-- DATA SHOWN follows --

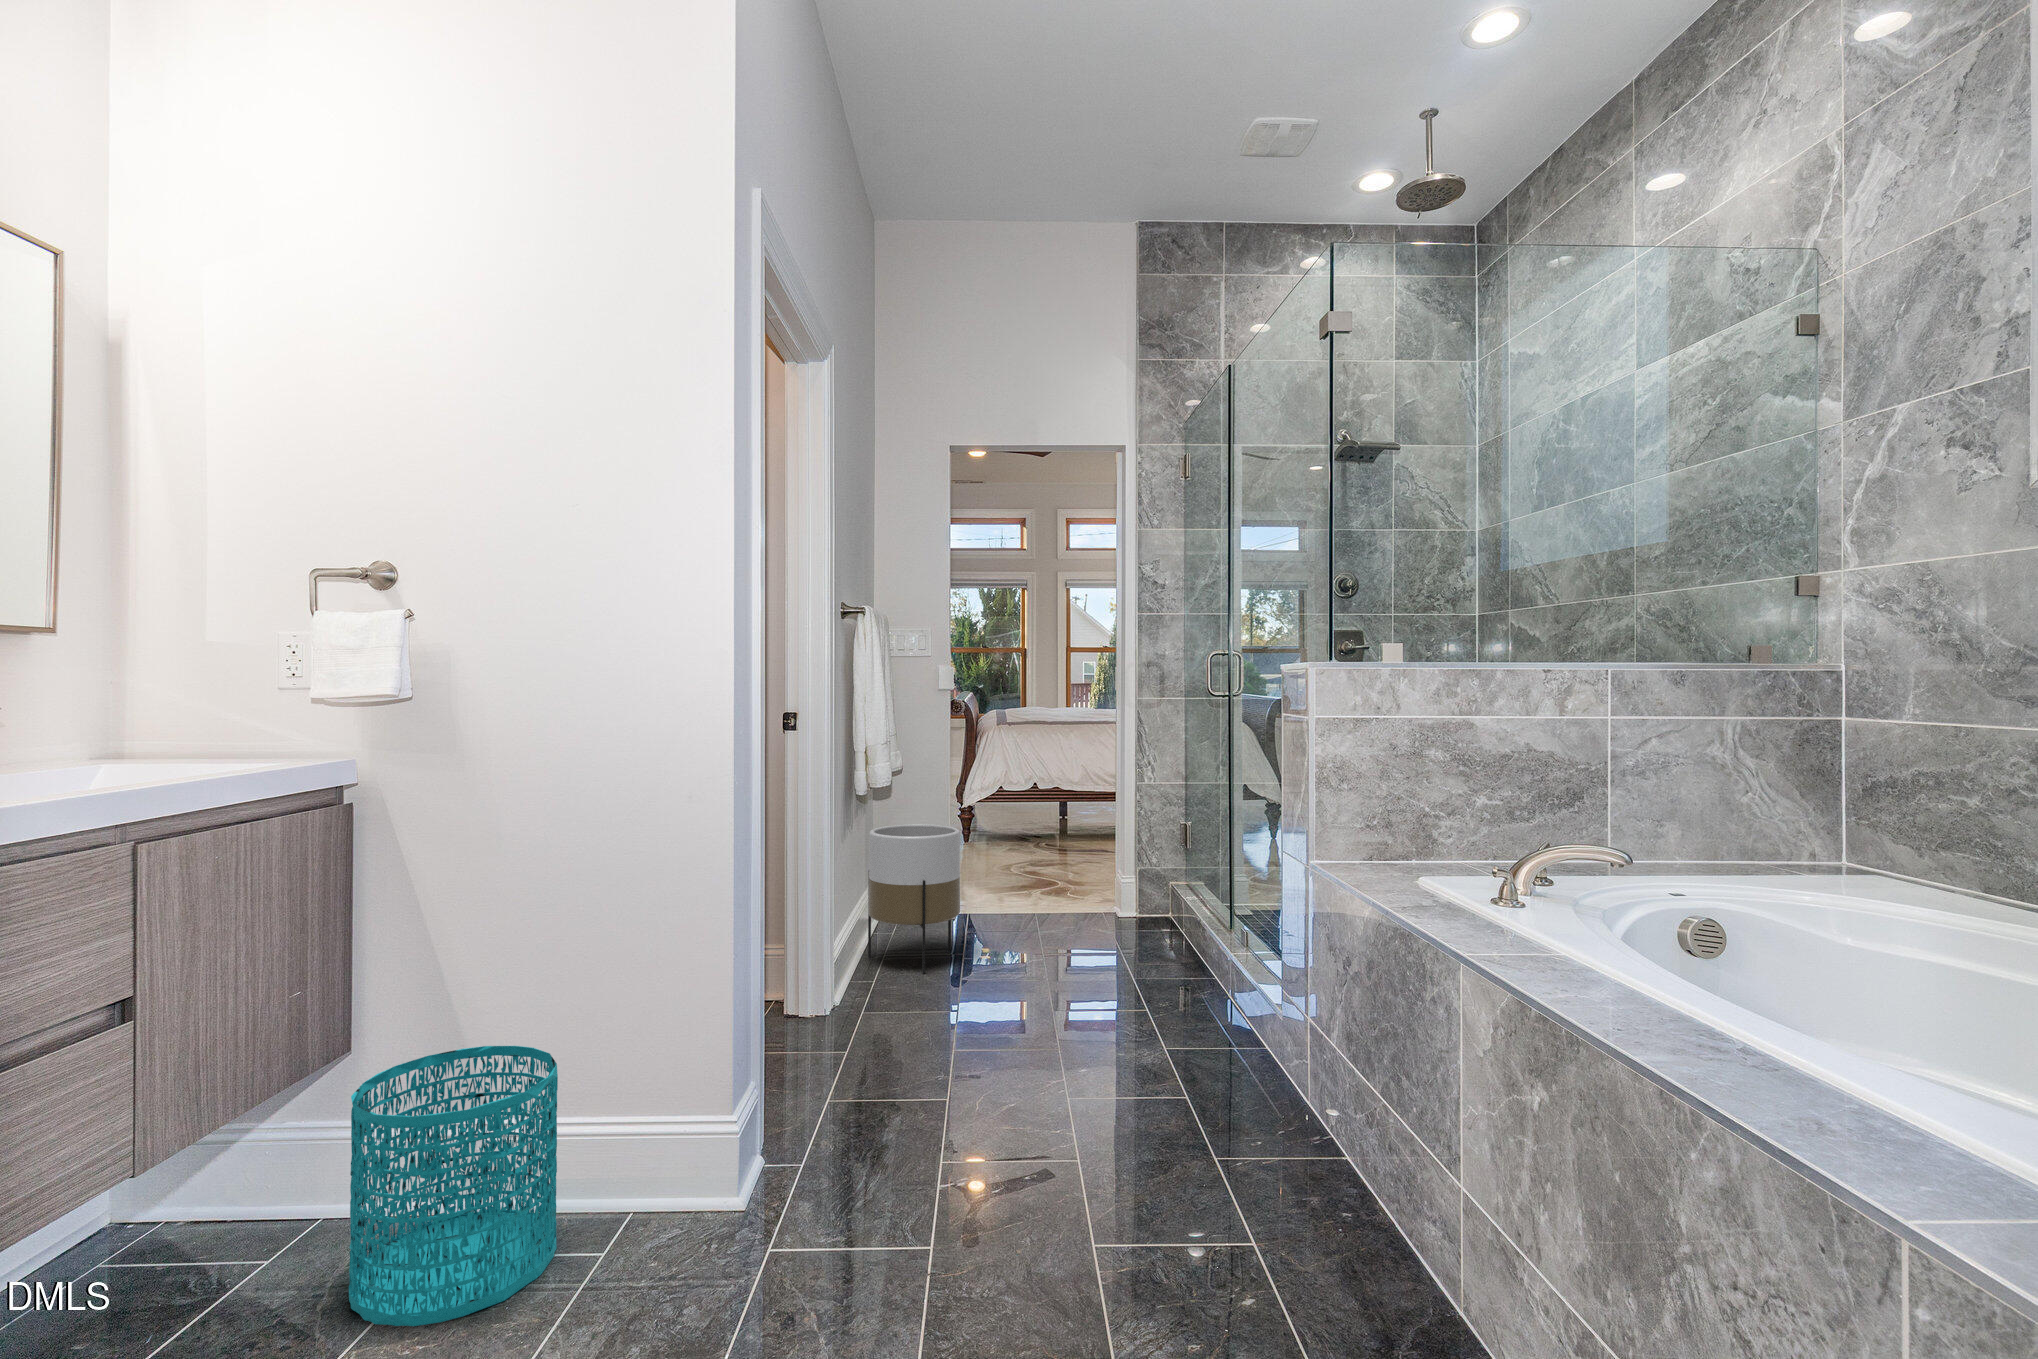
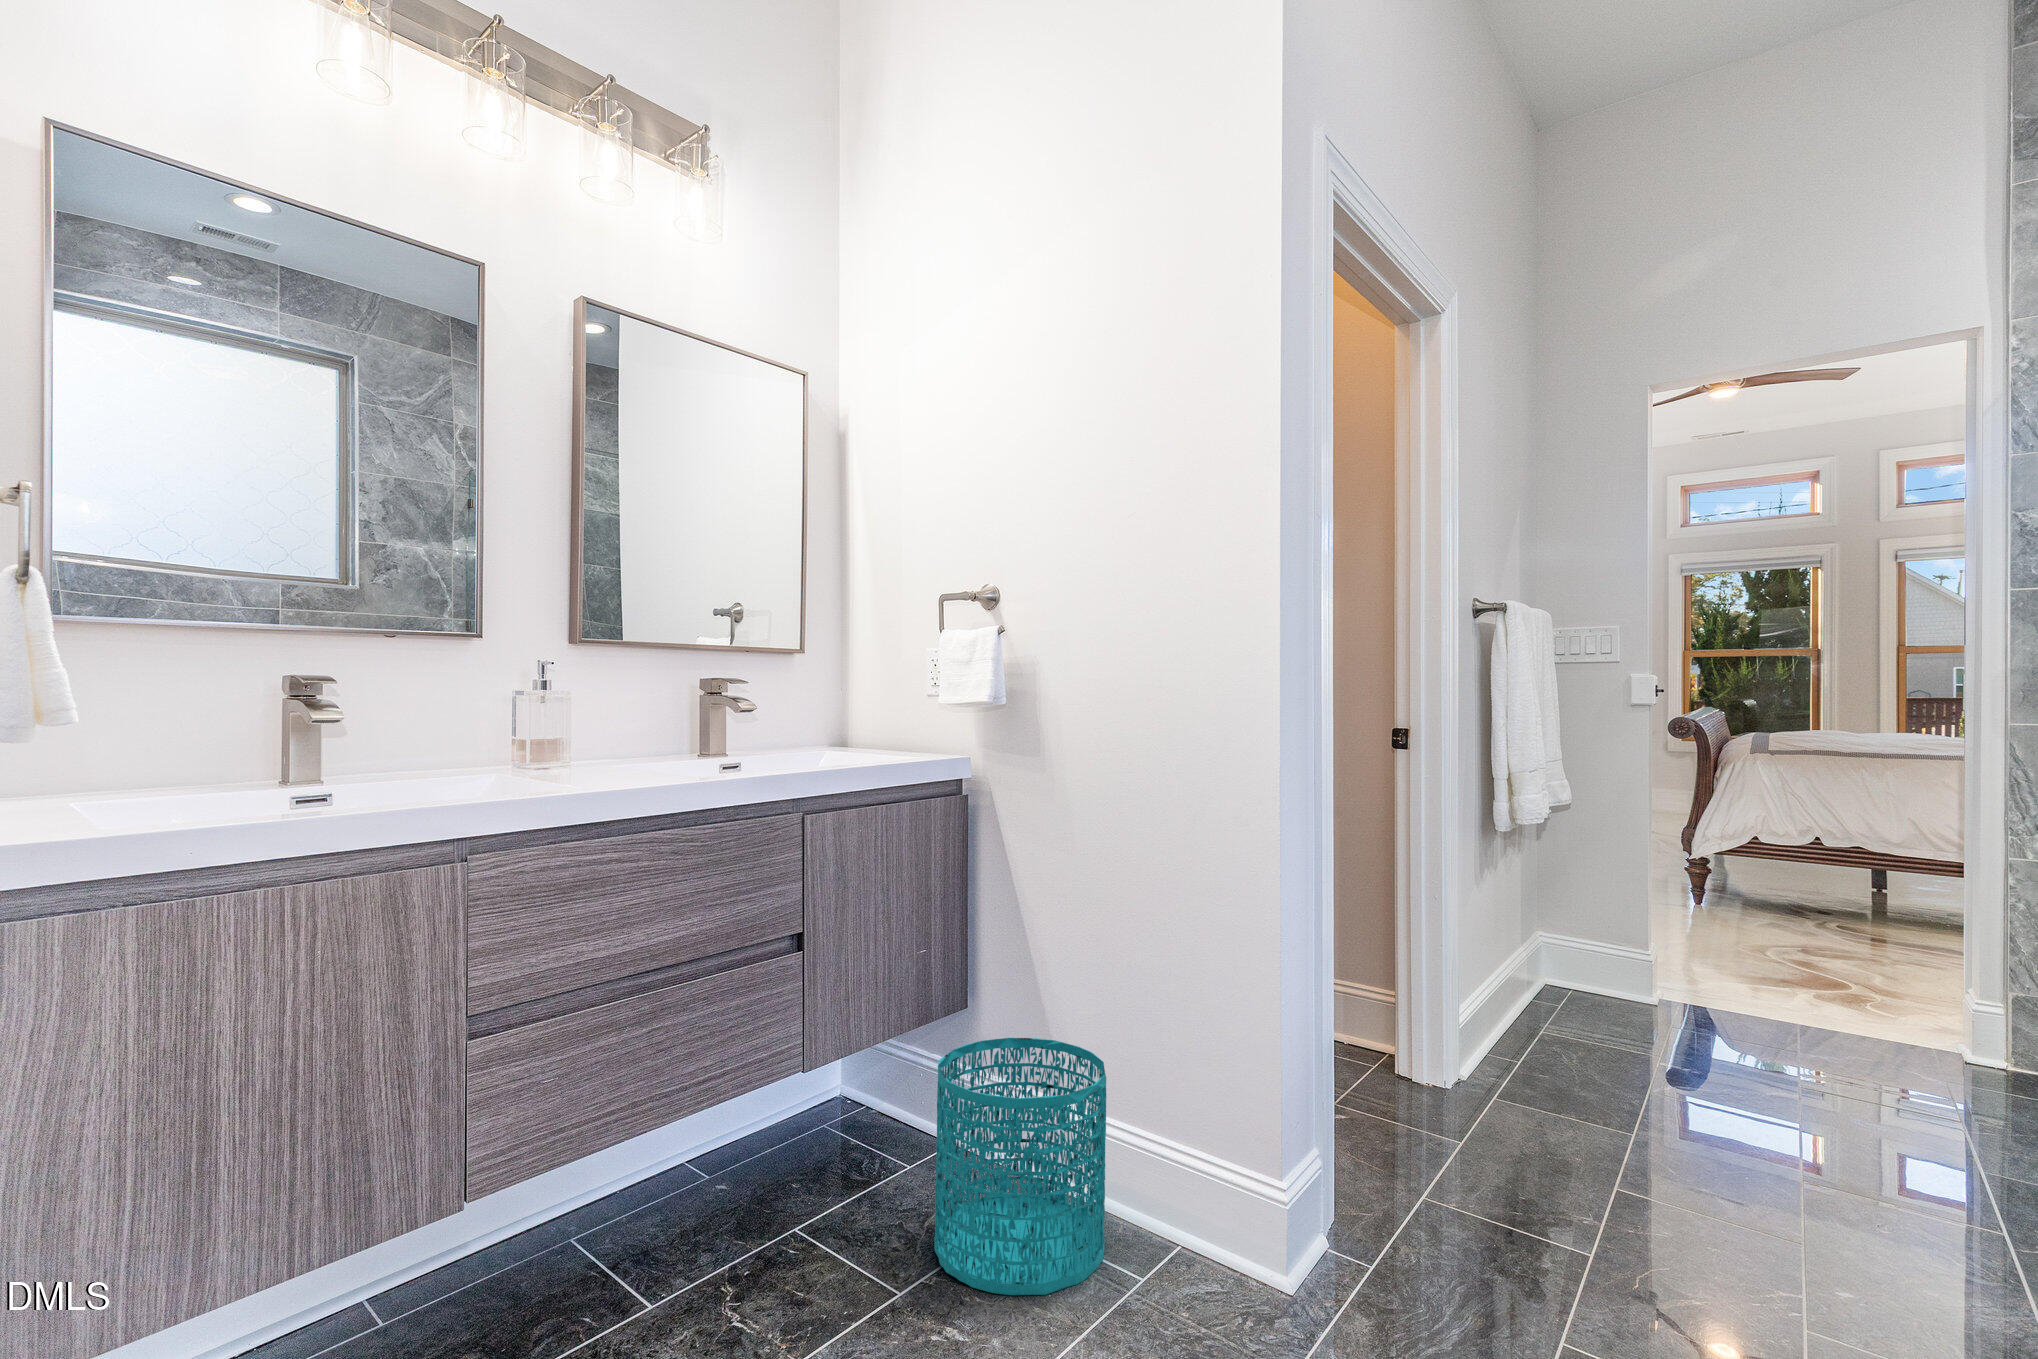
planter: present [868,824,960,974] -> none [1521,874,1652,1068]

-- DATA SHOWN concluded --
-- DATA SHOWN follows --

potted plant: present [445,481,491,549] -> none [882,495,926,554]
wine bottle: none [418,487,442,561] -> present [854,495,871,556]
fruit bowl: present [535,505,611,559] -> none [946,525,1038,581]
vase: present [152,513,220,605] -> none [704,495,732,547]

-- DATA SHOWN concluded --

— TASK DETAILS —
Out of the material above, output word for word the line with "wine bottle: none", the line with "vase: present [152,513,220,605]", and all lines between them, with nothing else.

— REPLY TO THE EXERCISE —
wine bottle: none [418,487,442,561] -> present [854,495,871,556]
fruit bowl: present [535,505,611,559] -> none [946,525,1038,581]
vase: present [152,513,220,605] -> none [704,495,732,547]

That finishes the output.